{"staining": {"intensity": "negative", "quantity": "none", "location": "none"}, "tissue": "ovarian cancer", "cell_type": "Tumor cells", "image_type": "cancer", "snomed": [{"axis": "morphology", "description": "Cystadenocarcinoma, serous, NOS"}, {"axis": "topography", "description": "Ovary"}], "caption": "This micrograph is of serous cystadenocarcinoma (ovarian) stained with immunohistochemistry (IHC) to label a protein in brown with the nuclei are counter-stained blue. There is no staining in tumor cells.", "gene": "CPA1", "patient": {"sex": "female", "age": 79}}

----------------

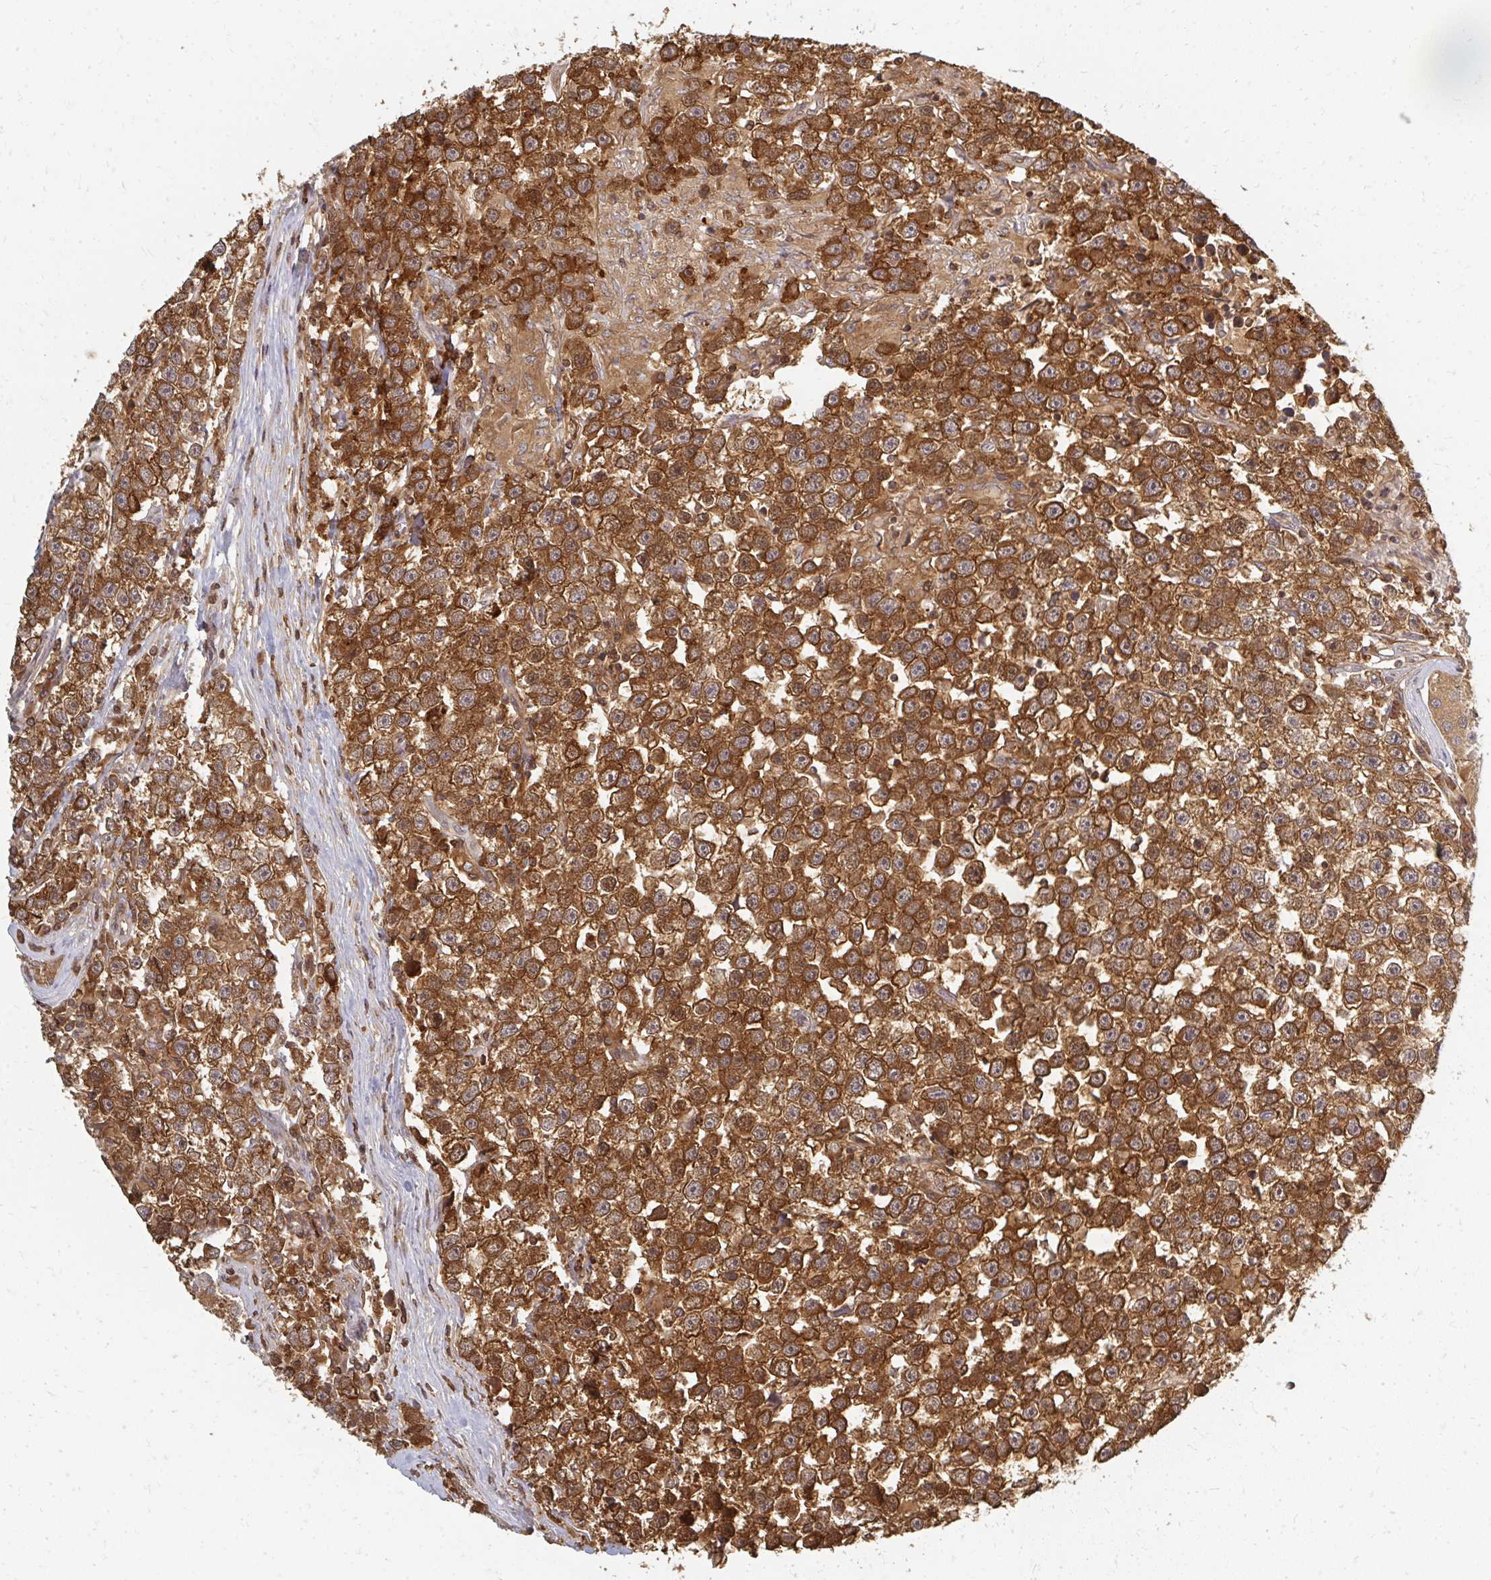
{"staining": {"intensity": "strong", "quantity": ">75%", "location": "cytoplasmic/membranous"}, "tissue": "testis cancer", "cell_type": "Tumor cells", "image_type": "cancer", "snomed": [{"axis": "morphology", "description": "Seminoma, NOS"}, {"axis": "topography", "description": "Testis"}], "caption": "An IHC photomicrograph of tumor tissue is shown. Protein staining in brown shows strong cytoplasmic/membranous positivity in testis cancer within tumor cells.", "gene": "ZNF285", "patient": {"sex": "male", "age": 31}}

----------------

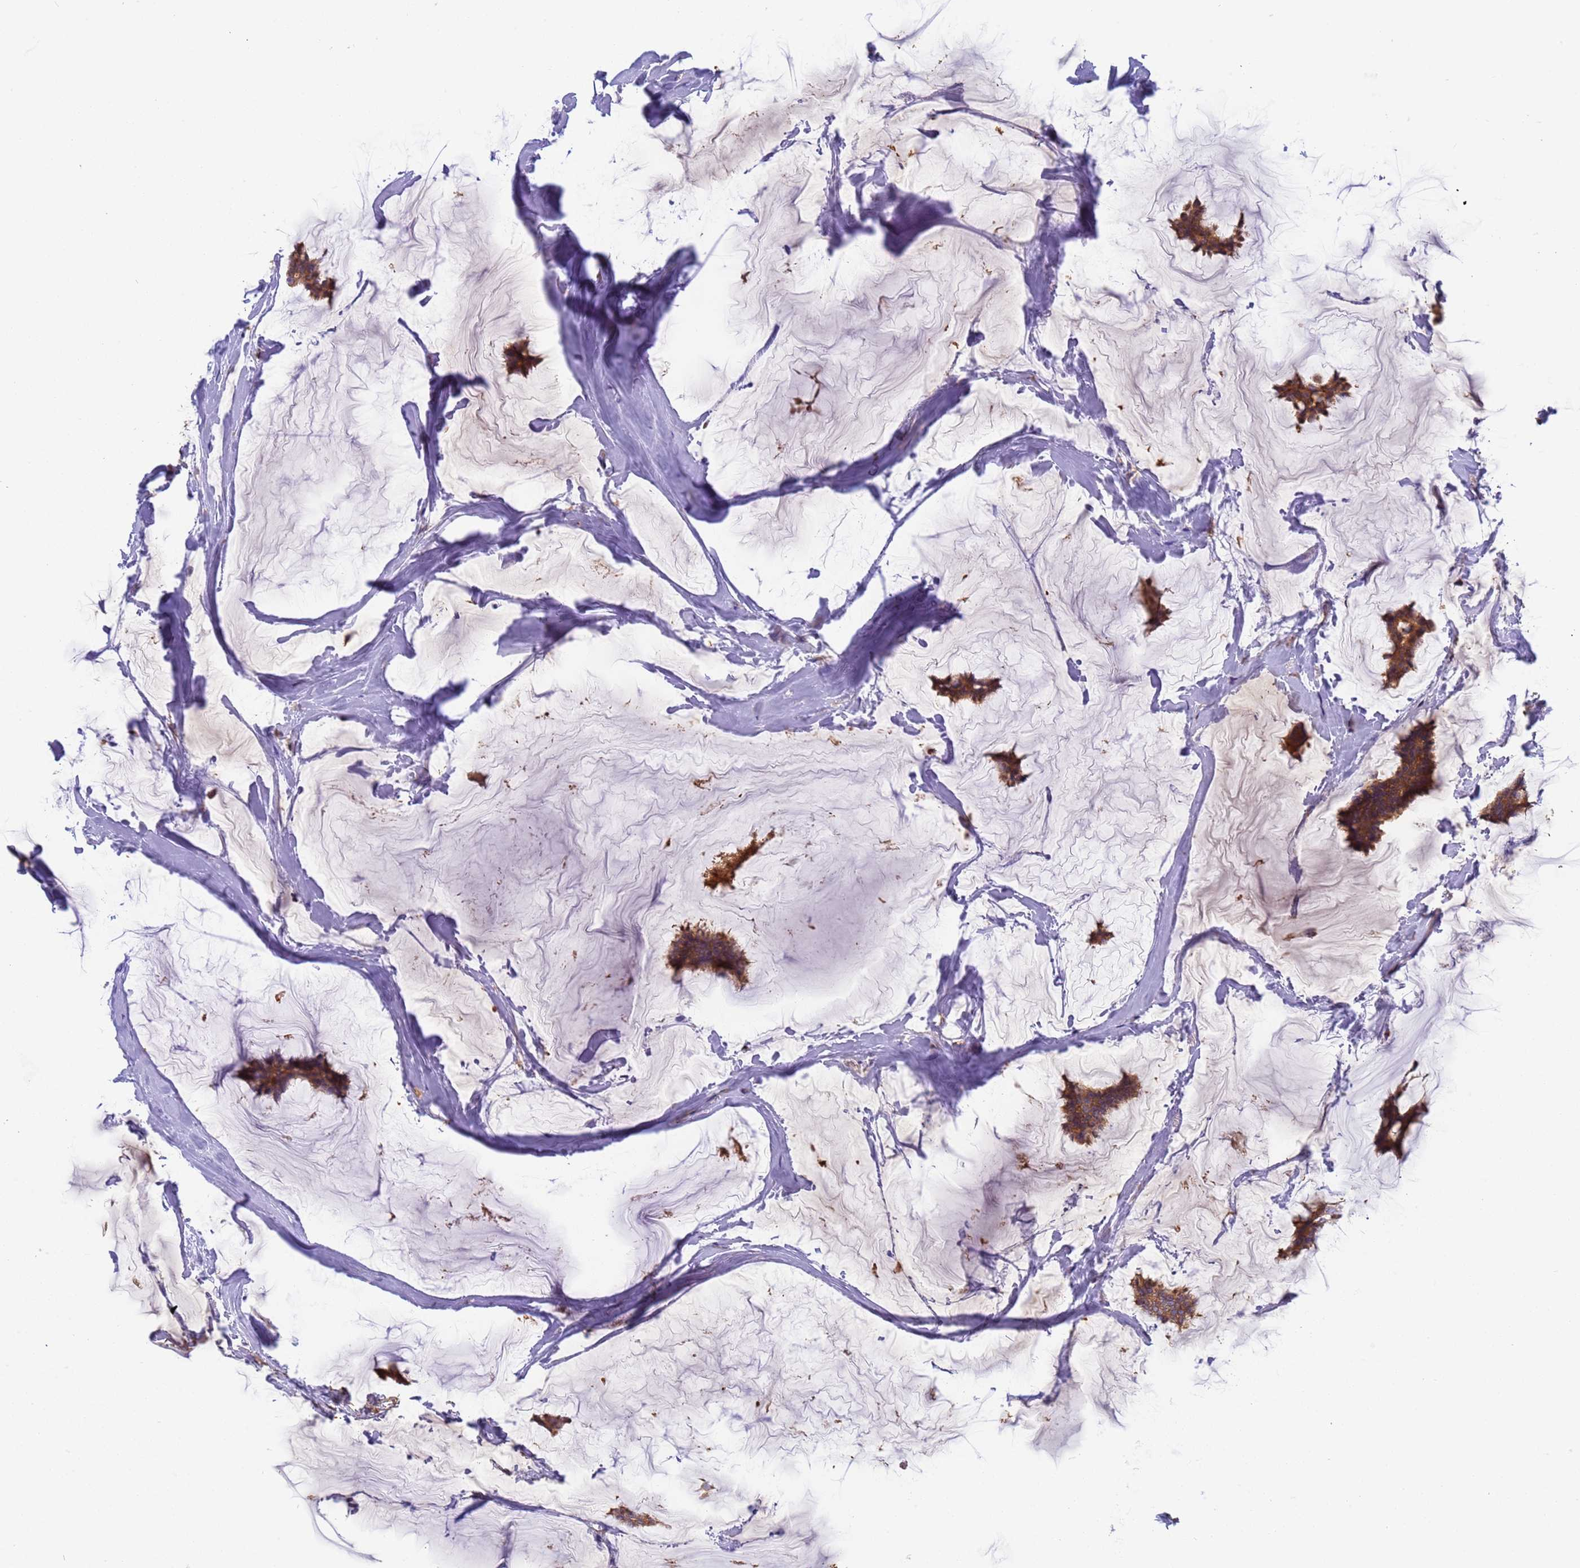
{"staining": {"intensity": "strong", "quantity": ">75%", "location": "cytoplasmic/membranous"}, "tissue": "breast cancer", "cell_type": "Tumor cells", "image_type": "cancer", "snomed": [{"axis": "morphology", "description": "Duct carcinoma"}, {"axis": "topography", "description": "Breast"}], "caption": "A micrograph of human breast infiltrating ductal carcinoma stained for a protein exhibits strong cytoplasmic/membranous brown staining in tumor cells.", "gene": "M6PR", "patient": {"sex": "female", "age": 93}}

----------------

(YOUR ASSIGNMENT): The answer must be every line of the records above that holds the word "stained".

(TASK SOLUTION):
{"staining": {"intensity": "negative", "quantity": "none", "location": "none"}, "tissue": "ovarian cancer", "cell_type": "Tumor cells", "image_type": "cancer", "snomed": [{"axis": "morphology", "description": "Cystadenocarcinoma, serous, NOS"}, {"axis": "topography", "description": "Ovary"}], "caption": "This micrograph is of serous cystadenocarcinoma (ovarian) stained with immunohistochemistry (IHC) to label a protein in brown with the nuclei are counter-stained blue. There is no staining in tumor cells.", "gene": "CPA1", "patient": {"sex": "female", "age": 79}}
{"staining": {"intensity": "strong", "quantity": ">75%", "location": "cytoplasmic/membranous"}, "tissue": "breast cancer", "cell_type": "Tumor cells", "image_type": "cancer", "snomed": [{"axis": "morphology", "description": "Duct carcinoma"}, {"axis": "topography", "description": "Breast"}], "caption": "A micrograph of human breast infiltrating ductal carcinoma stained for a protein exhibits strong cytoplasmic/membranous brown staining in tumor cells.", "gene": "M6PR", "patient": {"sex": "female", "age": 93}}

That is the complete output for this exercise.